At 210,000 square feet, the building contains 12 case classrooms, 8 "cluster" rooms, 3 "standard" rooms (one with capabilities to be used as a mock trial room), 3 seminar rooms, 1 trading room, 1 small auditorium (150 persons), 1 large auditorium (500 persons), and 4 teaching labs. There are also 136 faculty offices to house all six Oxford departments. In addition to these rooms and offices, there are also three major centers in the Farmer building. The Thomas C. Page Center for Entrepreneurial Studies, Armstrong Interactive, and Center for Business Excellence are all located in the 800 E. High building.

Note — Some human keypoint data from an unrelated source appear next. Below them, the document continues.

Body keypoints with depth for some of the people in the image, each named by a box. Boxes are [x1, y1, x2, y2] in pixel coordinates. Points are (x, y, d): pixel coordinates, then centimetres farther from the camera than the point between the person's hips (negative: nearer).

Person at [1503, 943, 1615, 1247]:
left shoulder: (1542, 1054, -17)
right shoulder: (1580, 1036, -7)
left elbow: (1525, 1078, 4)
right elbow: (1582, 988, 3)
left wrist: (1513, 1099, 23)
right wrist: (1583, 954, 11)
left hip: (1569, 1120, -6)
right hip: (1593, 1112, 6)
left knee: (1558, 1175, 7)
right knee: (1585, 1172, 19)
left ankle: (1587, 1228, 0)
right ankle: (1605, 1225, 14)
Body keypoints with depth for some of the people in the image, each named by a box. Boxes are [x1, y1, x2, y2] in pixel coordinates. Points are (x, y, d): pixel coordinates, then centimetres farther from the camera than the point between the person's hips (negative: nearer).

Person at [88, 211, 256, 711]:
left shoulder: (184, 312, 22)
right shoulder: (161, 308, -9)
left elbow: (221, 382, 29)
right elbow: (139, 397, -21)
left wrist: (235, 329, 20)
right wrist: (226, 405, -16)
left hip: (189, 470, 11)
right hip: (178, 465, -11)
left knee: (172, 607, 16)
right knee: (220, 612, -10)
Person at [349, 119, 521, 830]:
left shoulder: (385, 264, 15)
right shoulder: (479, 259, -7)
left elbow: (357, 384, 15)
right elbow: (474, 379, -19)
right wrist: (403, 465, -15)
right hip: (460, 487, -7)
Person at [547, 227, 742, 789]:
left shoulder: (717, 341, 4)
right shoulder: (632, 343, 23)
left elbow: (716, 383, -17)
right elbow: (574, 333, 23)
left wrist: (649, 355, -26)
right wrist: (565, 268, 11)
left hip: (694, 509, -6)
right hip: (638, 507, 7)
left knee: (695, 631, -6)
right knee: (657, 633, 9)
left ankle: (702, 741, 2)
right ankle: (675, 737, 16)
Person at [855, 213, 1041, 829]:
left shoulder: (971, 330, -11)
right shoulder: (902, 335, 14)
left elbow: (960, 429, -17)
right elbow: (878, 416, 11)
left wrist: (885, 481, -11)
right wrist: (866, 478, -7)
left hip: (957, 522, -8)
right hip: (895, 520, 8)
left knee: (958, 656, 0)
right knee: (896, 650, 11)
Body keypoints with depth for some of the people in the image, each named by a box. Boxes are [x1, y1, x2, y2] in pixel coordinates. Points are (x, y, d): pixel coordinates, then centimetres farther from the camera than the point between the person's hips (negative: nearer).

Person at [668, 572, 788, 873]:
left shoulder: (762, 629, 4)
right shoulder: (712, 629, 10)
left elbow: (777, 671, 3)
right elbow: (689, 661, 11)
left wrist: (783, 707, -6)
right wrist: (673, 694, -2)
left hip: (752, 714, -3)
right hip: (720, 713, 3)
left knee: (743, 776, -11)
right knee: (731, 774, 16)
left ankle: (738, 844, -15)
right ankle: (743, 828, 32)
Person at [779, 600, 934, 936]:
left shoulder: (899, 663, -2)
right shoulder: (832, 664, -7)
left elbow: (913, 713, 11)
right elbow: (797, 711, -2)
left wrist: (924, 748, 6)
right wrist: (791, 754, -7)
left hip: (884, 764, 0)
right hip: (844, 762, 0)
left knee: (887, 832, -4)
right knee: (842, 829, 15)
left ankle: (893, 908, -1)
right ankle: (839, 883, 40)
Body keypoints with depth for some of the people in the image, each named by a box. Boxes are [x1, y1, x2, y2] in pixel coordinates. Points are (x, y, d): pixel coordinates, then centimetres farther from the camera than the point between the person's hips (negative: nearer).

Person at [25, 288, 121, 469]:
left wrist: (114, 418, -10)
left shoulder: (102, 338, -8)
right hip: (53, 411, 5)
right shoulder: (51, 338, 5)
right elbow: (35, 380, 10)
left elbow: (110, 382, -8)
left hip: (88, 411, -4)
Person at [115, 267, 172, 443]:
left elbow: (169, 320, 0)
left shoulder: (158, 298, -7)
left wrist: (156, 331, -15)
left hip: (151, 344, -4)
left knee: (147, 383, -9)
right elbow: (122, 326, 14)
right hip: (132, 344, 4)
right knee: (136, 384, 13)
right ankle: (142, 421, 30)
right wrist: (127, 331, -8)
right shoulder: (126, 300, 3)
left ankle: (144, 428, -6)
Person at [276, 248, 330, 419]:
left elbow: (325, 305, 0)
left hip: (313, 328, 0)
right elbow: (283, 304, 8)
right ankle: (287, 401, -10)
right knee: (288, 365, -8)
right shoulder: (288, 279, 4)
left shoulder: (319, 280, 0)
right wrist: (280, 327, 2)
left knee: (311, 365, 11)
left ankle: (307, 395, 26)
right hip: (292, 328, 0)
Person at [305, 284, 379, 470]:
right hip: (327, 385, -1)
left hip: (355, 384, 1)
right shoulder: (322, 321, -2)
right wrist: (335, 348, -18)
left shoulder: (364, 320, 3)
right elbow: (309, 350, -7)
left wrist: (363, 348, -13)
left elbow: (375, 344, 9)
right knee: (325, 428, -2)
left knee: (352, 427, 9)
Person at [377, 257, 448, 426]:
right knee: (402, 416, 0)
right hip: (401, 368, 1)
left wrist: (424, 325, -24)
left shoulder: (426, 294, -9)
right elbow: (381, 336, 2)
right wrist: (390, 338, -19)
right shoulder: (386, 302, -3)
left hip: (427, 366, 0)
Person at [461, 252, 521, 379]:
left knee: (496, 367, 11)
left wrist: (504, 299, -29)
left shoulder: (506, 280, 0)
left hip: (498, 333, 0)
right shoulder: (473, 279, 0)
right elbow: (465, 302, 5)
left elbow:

A major part of the building is the student commons, which is located on the main level. This area is a place for congregation and meetings among students with power outlets and seating and tables. There are also 13 break-out rooms which can be reserved by students or classes. Student organizations also share a suite in the building. The Forsythe Library and Technology Center is located on the main level near the Taylor Auditorium, which is used as a quiet library-like setting for individual study and printing and tech services.

The building also has a dining services location, Dividend$. A café-like location, Dividend$ offers students take-out food for breakfast and lunch during the week. The location serves a la carte items through the university's culinary center as well as four major divisions.

==Rankings==
In the 2021 Poets & Quants Ranking of Undergraduate Business Programs, the Farmer School ranked 39th among all U.S. undergraduate business schools and 17th among public universities.